Introduction: Metabolism, also called biotransformation, is the process of chemically converting a drug to a form that is usually more easily removed from the body. Metabolism involves complex biochemical pathways and reactions that alter drugs, nutrients, vitamins, and minerals. The liver is the primary site of drug metabolism, although the kidneys and cells of the intestinal tract also have high metabolic rates. Medications undergo many types of biochemical reactions as they pass through the liver, including hydrolysis, oxidation, and reduction.
Microsomal enzyme systems: During metabolism, the addition of side chains, known as conjugates, makes drugs more water soluble and more easily excreted by the kidneys. Most metabolism in the liver is accomplished by the hepatic microsomal enzyme system. This enzyme complex is sometimes called the P-450 system, named after cytochrome P-450 (CYP-450), which is a key component of the system. The cytochrome P450 enzyme system
Enzyme induction and the role of prodrugs: As they relate to pharmacotherapy, the primary actions of the hepatic microsomal enzymes are to inactivate drugs and accelerate their excretion. In some cases, however, metabolism can produce a chemical alteration that makes the resulting molecule more active than the original. For example, the narcotic analgesic codeine undergoes biotransformation to morphine, which has significantly greater ability to relieve pain. In fact, some agents, known as prodrugs, have no pharmacologic activity unless they are first metabolized to their active form by the body. Examples of prodrugs include benazepril and, proinsulin and losartan. Changes in the function of the hepatic microsomal enzymes can significantly affect drug metabolism. A few drugs have the ability to increase metabolic activity in the liver, a process called enzyme induction. For example, phenobarbital causes the liver to synthesize more microsomal enzymes. By doing so, phenobarbital increases the rate of its own metabolism as well as that of other drugs metabolized in the liver. In these patients, higher doses of medication may be required to achieve the optimum therapeutic effect.

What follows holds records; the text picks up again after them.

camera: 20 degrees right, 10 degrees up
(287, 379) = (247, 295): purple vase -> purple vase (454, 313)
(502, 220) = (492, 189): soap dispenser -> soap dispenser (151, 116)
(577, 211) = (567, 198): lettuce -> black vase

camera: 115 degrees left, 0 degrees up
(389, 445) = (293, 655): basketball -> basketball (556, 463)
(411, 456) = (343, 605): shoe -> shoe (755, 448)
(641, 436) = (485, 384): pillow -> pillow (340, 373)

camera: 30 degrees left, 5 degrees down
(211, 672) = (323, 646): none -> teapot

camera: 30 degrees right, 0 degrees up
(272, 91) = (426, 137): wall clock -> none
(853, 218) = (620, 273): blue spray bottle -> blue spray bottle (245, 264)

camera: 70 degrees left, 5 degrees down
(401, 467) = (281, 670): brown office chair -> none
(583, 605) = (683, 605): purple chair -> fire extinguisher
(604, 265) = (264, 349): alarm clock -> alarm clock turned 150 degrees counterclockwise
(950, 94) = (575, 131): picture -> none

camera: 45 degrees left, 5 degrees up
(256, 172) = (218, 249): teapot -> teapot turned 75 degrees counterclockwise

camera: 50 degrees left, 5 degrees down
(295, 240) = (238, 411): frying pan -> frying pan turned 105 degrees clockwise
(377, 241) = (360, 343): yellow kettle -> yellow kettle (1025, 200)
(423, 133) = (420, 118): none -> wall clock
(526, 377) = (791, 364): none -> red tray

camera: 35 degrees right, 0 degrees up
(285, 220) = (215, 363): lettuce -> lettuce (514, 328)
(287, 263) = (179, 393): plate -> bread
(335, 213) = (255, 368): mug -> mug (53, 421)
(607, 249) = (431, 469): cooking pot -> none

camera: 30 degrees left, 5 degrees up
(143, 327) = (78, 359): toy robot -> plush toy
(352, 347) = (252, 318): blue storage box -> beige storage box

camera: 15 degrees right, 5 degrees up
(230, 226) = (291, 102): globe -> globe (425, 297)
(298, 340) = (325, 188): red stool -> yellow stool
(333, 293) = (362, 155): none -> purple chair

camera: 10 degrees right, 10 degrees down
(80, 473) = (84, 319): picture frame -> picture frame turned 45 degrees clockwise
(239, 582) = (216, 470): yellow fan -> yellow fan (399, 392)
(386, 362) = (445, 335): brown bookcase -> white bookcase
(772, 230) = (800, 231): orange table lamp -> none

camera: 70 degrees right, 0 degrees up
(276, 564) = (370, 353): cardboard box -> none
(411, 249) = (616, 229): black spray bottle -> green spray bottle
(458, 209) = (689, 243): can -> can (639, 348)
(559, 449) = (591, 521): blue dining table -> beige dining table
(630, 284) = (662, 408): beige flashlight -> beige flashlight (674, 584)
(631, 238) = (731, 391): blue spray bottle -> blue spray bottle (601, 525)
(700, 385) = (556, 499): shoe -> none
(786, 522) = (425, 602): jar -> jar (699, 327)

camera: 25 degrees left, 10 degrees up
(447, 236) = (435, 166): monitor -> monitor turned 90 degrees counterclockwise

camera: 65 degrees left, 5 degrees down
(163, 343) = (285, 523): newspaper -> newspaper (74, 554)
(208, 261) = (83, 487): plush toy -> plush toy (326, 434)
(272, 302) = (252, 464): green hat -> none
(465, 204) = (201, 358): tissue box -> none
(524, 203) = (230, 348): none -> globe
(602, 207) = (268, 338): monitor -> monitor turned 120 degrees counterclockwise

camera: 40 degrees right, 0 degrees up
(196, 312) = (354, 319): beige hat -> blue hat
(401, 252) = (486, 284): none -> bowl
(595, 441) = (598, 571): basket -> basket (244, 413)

Considerations for liver functioning states: Certain patients have decreased hepatic metabolic activity, which may alter drug action. Hepatic enzyme activity is generally reduced in infants and elderly patients; therefore, pediatric and geriatric patients are more sensitive to drug therapy than middle-age patients. Patients with severe liver damage, such as that caused by cirrhosis, will require reductions in drug dosage because of the decreased metabolic activity. Certain genetic disorders have been recognized in which patients lack specific metabolic enzymes; drug dosages in these patients must be adjusted accordingly. Metabolism has a number of additional therapeutic consequences.
The roles of fast-pass effect: For example, drugs absorbed after oral administration cross directly into the hepatic portal circulation, which carries blood to the liver before it is distributed to other body tissues. Thus, as blood passes through the liver circulation, some drugs can be completely metabolized to an inactive form before they ever reach the general circulation. This first-pass effect is an important mechanism, since a large number of oral drugs are rendered inactive by hepatic metabolic reactions. Alternative routes of delivery that bypass the first-pass effect (e.g., sublingual, rectal, or parenteral routes) may need consideration for these drugs.